— START OF RECORDS SUPPLIED —
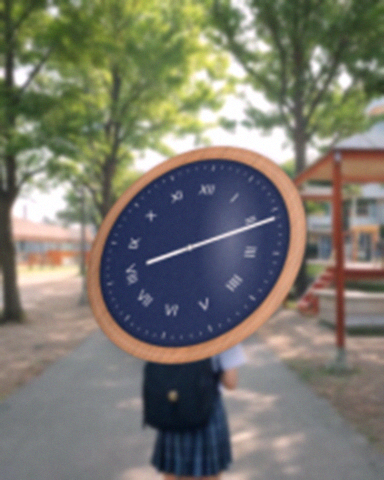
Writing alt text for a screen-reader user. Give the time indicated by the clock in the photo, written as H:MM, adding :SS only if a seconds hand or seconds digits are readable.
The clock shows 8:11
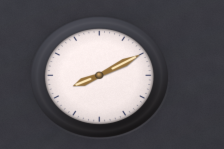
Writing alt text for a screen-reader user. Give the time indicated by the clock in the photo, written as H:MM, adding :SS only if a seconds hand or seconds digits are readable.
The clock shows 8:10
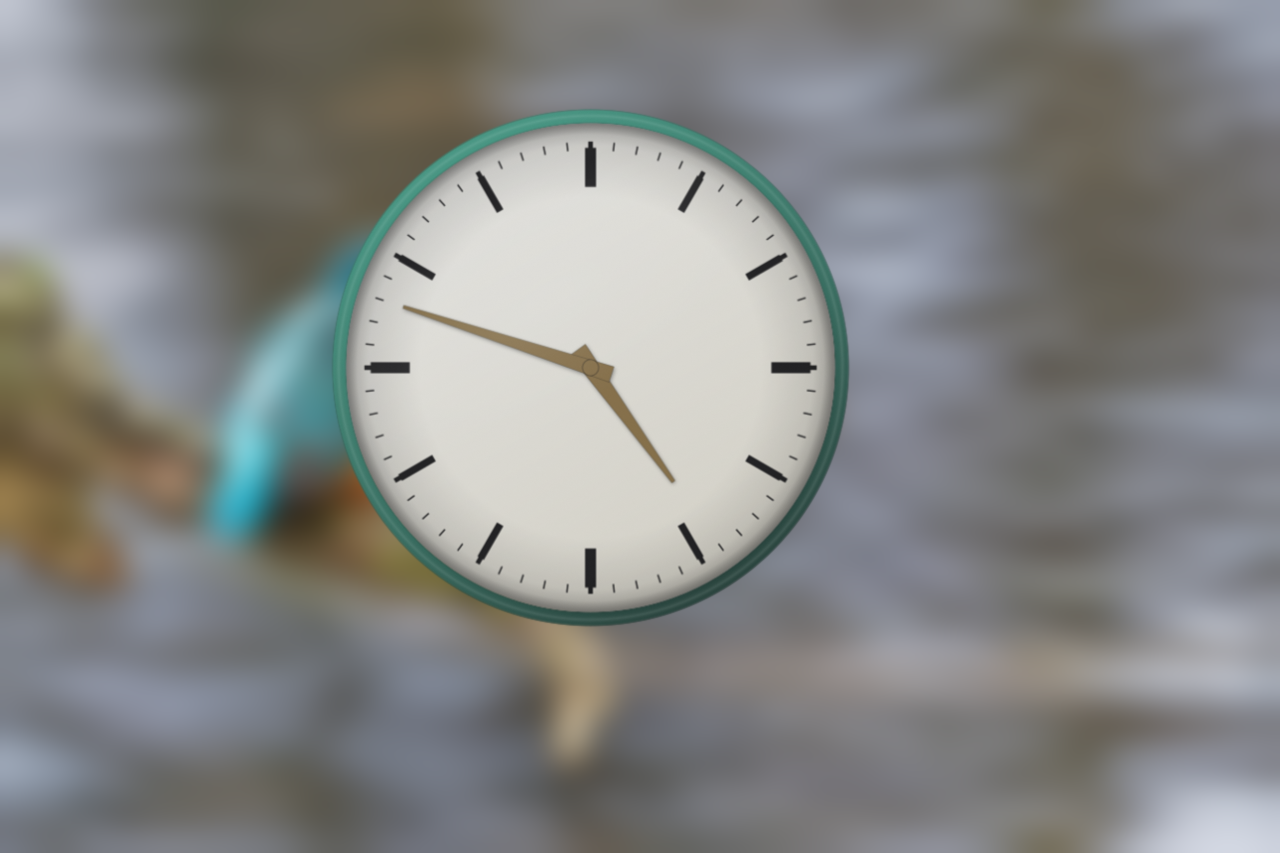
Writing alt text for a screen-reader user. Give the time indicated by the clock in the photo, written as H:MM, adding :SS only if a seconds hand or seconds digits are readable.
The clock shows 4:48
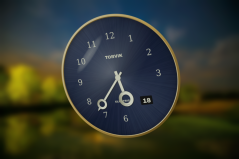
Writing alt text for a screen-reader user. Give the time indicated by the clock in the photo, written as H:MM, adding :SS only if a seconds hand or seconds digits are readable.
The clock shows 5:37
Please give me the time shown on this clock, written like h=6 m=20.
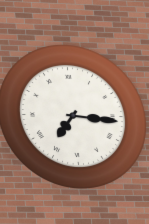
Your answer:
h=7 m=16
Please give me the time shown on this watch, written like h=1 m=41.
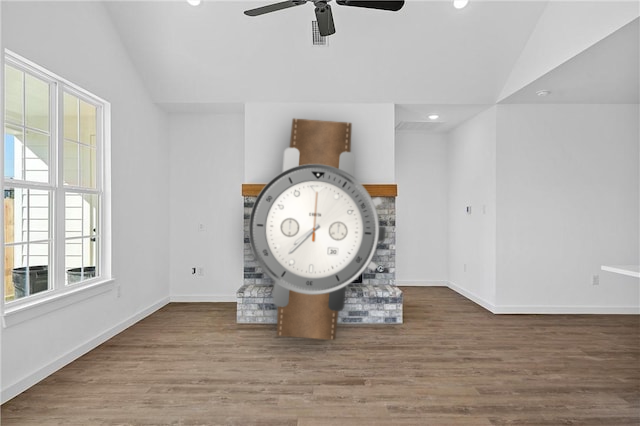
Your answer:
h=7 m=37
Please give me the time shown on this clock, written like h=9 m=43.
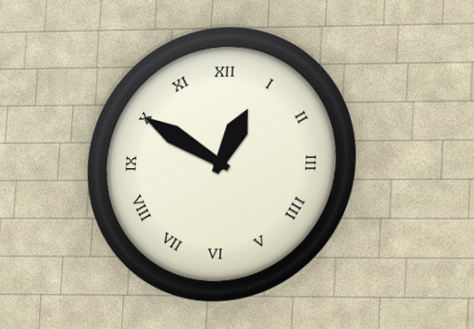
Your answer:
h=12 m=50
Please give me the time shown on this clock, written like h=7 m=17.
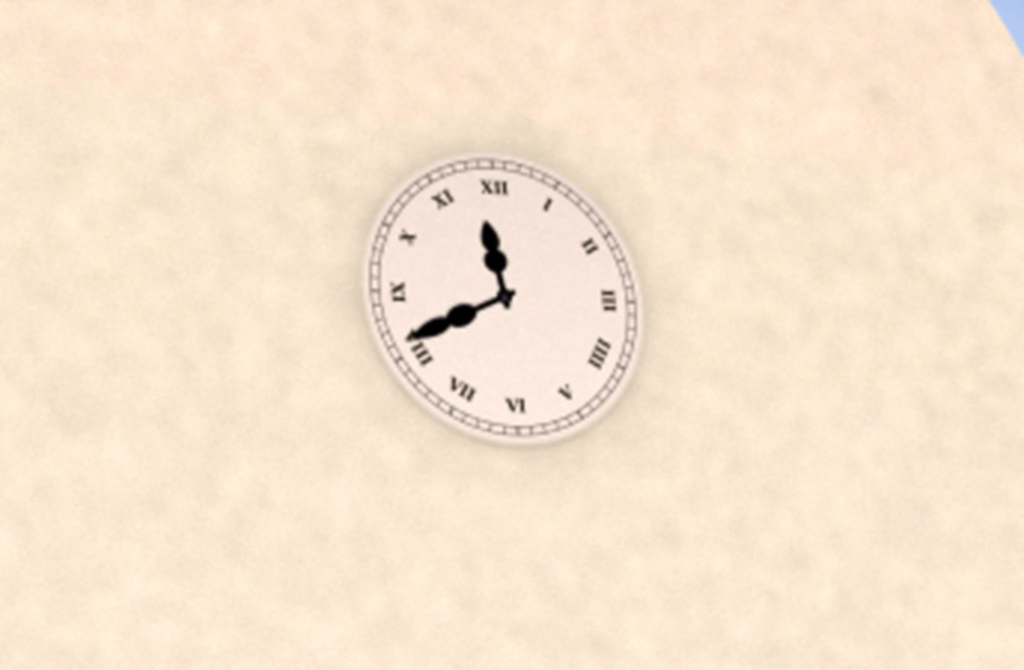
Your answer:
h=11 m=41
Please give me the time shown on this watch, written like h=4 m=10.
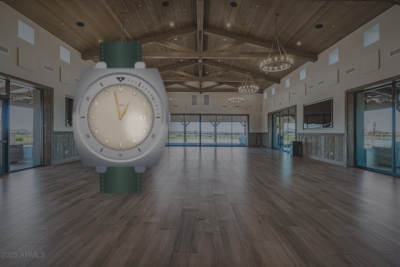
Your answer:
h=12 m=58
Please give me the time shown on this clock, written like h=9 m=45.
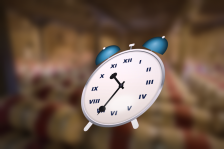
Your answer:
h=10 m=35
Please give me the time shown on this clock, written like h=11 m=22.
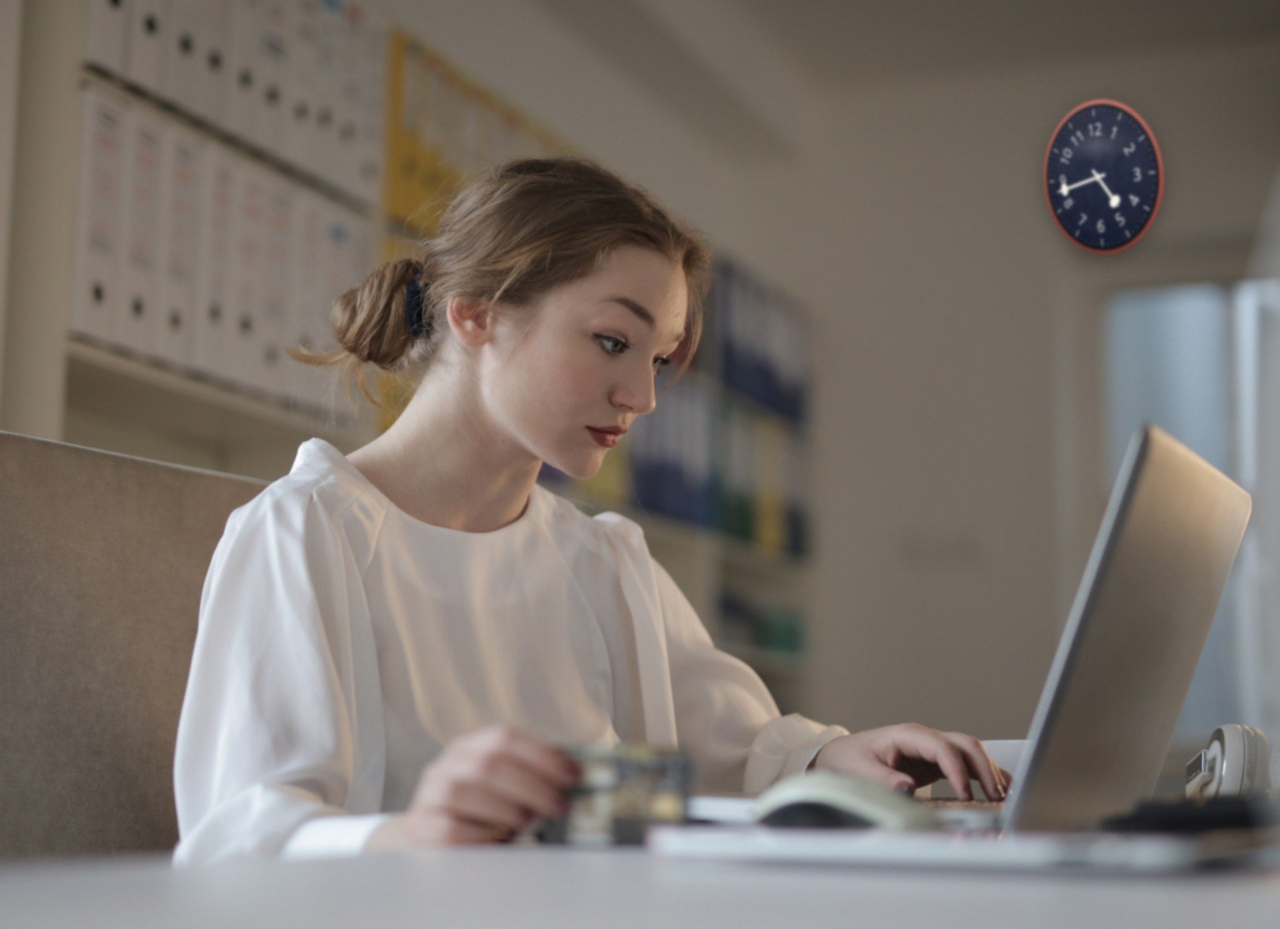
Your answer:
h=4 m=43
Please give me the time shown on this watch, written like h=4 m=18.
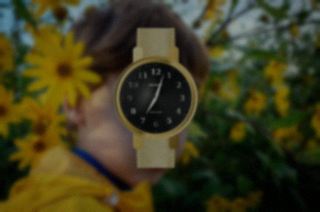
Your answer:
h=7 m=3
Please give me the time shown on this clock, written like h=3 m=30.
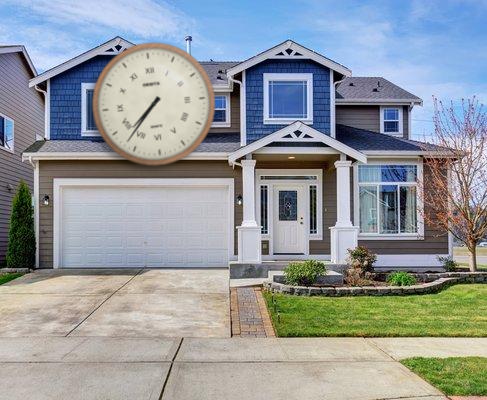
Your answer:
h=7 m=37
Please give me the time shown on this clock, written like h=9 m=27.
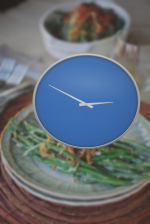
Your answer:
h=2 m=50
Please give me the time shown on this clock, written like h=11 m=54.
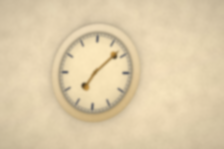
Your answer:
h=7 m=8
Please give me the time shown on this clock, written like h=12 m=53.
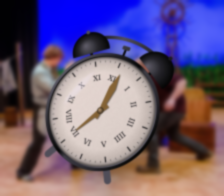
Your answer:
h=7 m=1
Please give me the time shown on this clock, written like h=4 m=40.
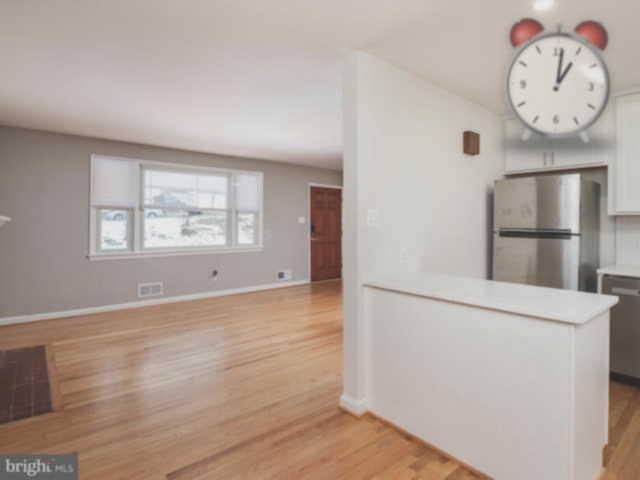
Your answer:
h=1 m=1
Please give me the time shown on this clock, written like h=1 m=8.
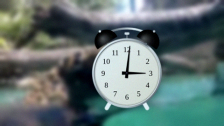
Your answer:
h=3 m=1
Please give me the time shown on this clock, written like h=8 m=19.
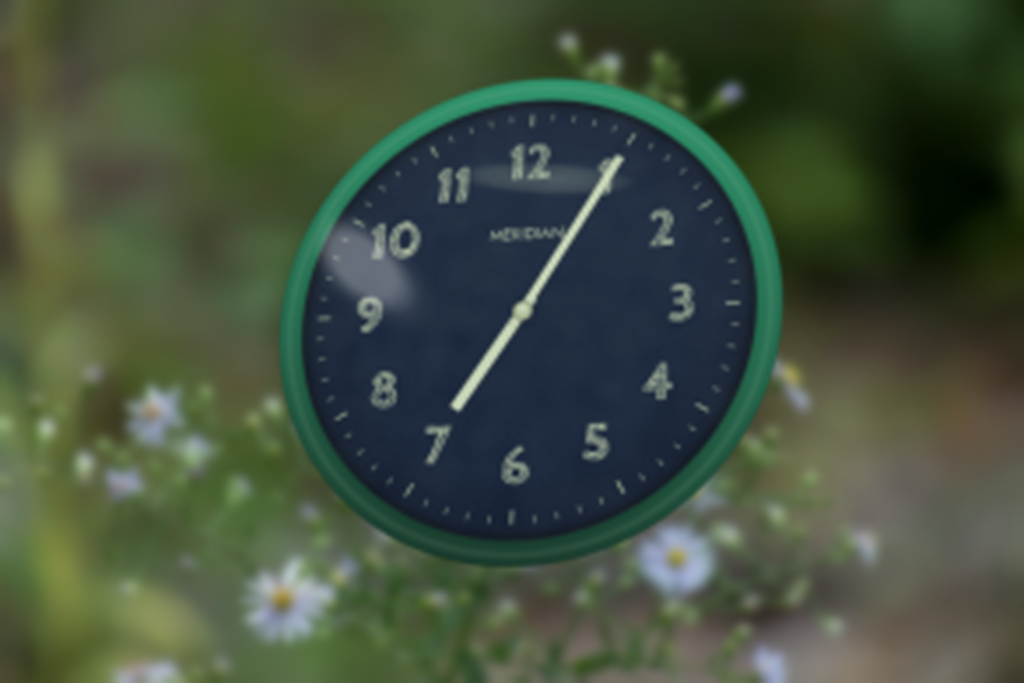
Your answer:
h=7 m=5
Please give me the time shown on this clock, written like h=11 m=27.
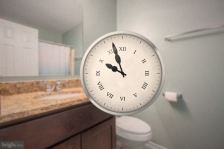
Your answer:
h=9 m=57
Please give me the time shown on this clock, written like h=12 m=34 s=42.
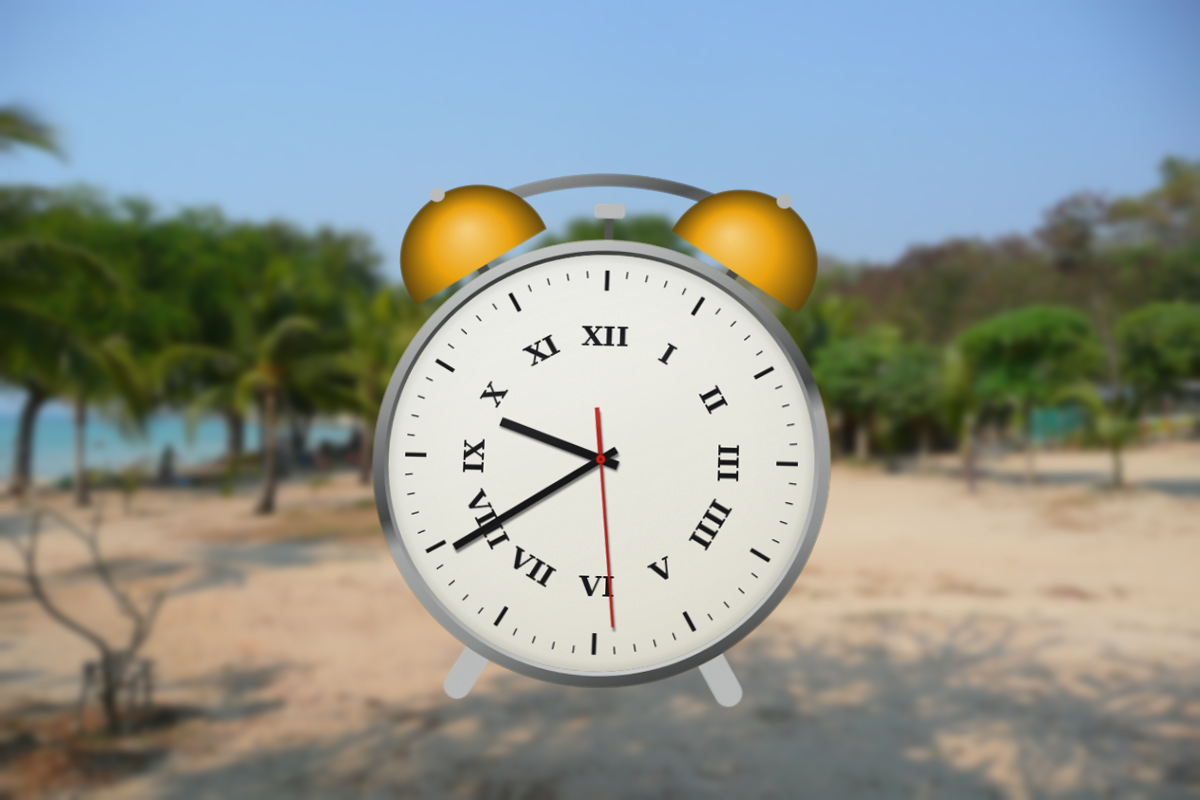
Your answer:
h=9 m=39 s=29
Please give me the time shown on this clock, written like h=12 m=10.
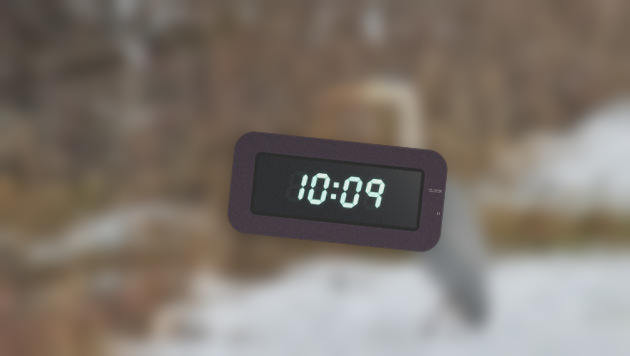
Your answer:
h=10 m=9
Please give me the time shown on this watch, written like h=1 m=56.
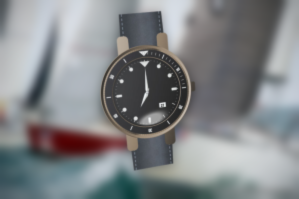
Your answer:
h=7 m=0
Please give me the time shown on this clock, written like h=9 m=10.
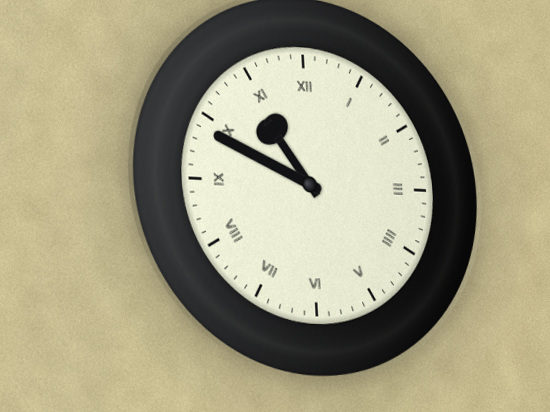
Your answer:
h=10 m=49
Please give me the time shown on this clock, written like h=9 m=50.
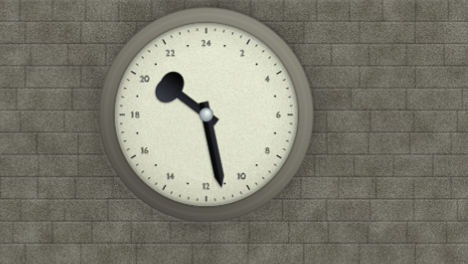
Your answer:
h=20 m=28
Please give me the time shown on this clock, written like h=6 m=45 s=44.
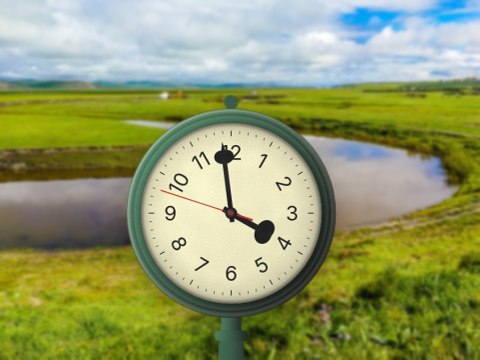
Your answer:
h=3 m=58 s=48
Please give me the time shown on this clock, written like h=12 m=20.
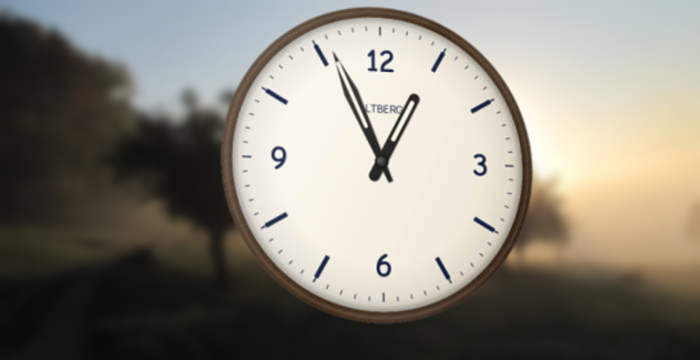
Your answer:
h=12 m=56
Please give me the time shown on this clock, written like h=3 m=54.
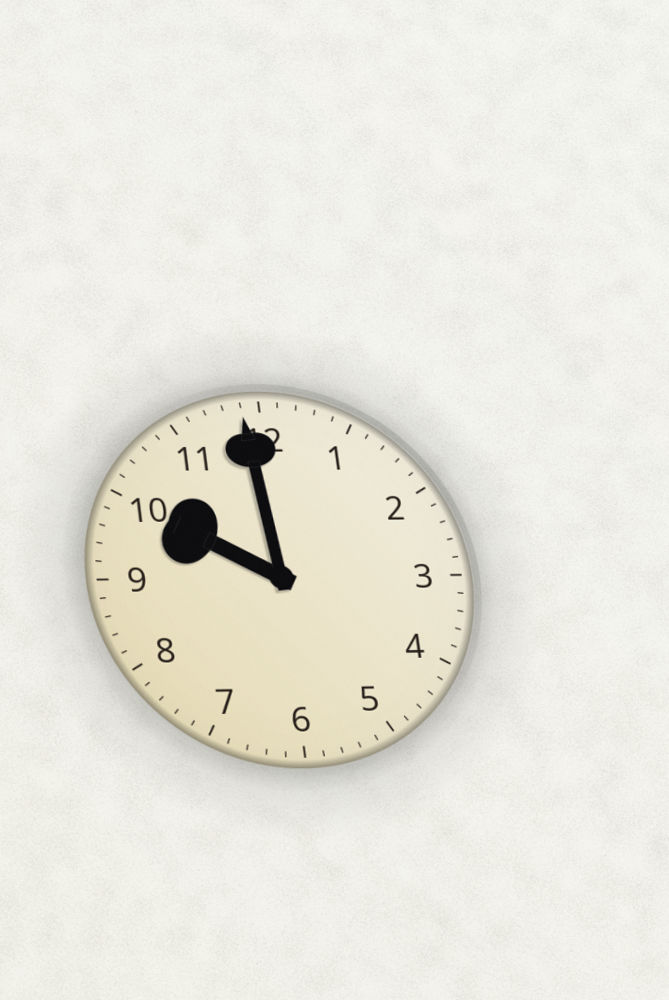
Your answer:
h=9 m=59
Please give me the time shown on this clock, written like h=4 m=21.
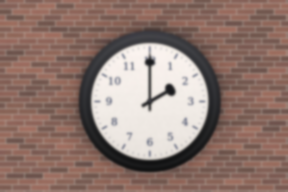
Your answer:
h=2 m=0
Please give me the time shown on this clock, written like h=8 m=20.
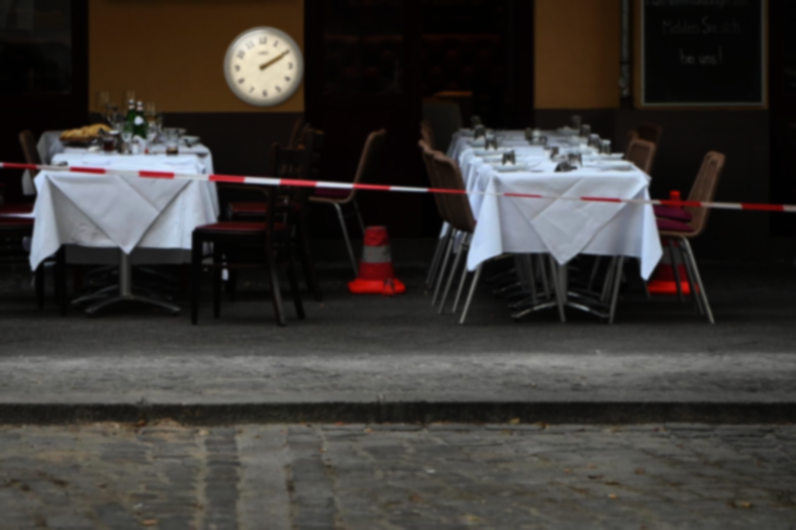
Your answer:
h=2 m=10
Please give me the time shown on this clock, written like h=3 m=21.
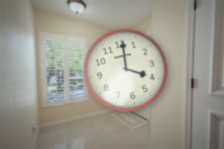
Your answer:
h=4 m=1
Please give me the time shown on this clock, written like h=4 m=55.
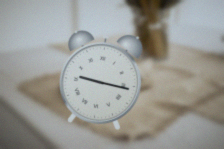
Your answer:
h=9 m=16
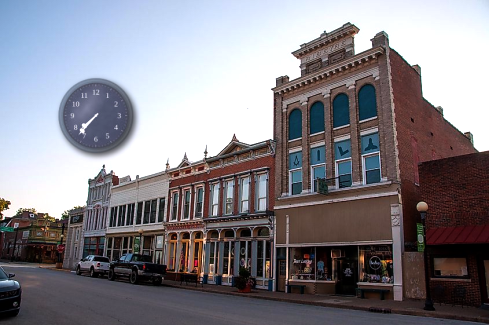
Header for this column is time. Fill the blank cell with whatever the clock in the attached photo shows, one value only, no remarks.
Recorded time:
— END OF RECORDS SUPPLIED —
* _EXERCISE PROMPT_
Update the lines from the one with "like h=4 m=40." through the end of the lines, putting "Time read" in place of "Your answer" and changing nothing else. Leave the pictures out.

* _TASK ANSWER_
Please give me the time shown on this clock, written like h=4 m=40.
Time read:
h=1 m=1
Please give me the time shown on this clock, written like h=1 m=8.
Time read:
h=3 m=1
Please give me the time shown on this clock, written like h=8 m=19.
Time read:
h=7 m=5
Please give me the time shown on this clock, written like h=11 m=27.
Time read:
h=9 m=57
Please give me the time shown on this clock, written like h=12 m=34 s=42.
Time read:
h=9 m=39 s=29
Please give me the time shown on this clock, written like h=12 m=10.
Time read:
h=10 m=9
Please give me the time shown on this watch, written like h=1 m=56.
Time read:
h=7 m=0
Please give me the time shown on this clock, written like h=9 m=10.
Time read:
h=10 m=49
Please give me the time shown on this clock, written like h=9 m=50.
Time read:
h=20 m=28
Please give me the time shown on this clock, written like h=6 m=45 s=44.
Time read:
h=3 m=58 s=48
Please give me the time shown on this clock, written like h=12 m=20.
Time read:
h=12 m=56
Please give me the time shown on this clock, written like h=3 m=54.
Time read:
h=9 m=59
Please give me the time shown on this clock, written like h=4 m=21.
Time read:
h=2 m=0
Please give me the time shown on this clock, written like h=8 m=20.
Time read:
h=2 m=10
Please give me the time shown on this clock, written like h=3 m=21.
Time read:
h=4 m=1
Please give me the time shown on this clock, written like h=4 m=55.
Time read:
h=9 m=16
Header for this column is time. Fill the blank cell with whatever the clock in the attached photo shows, one value only, no remarks.
Recorded time:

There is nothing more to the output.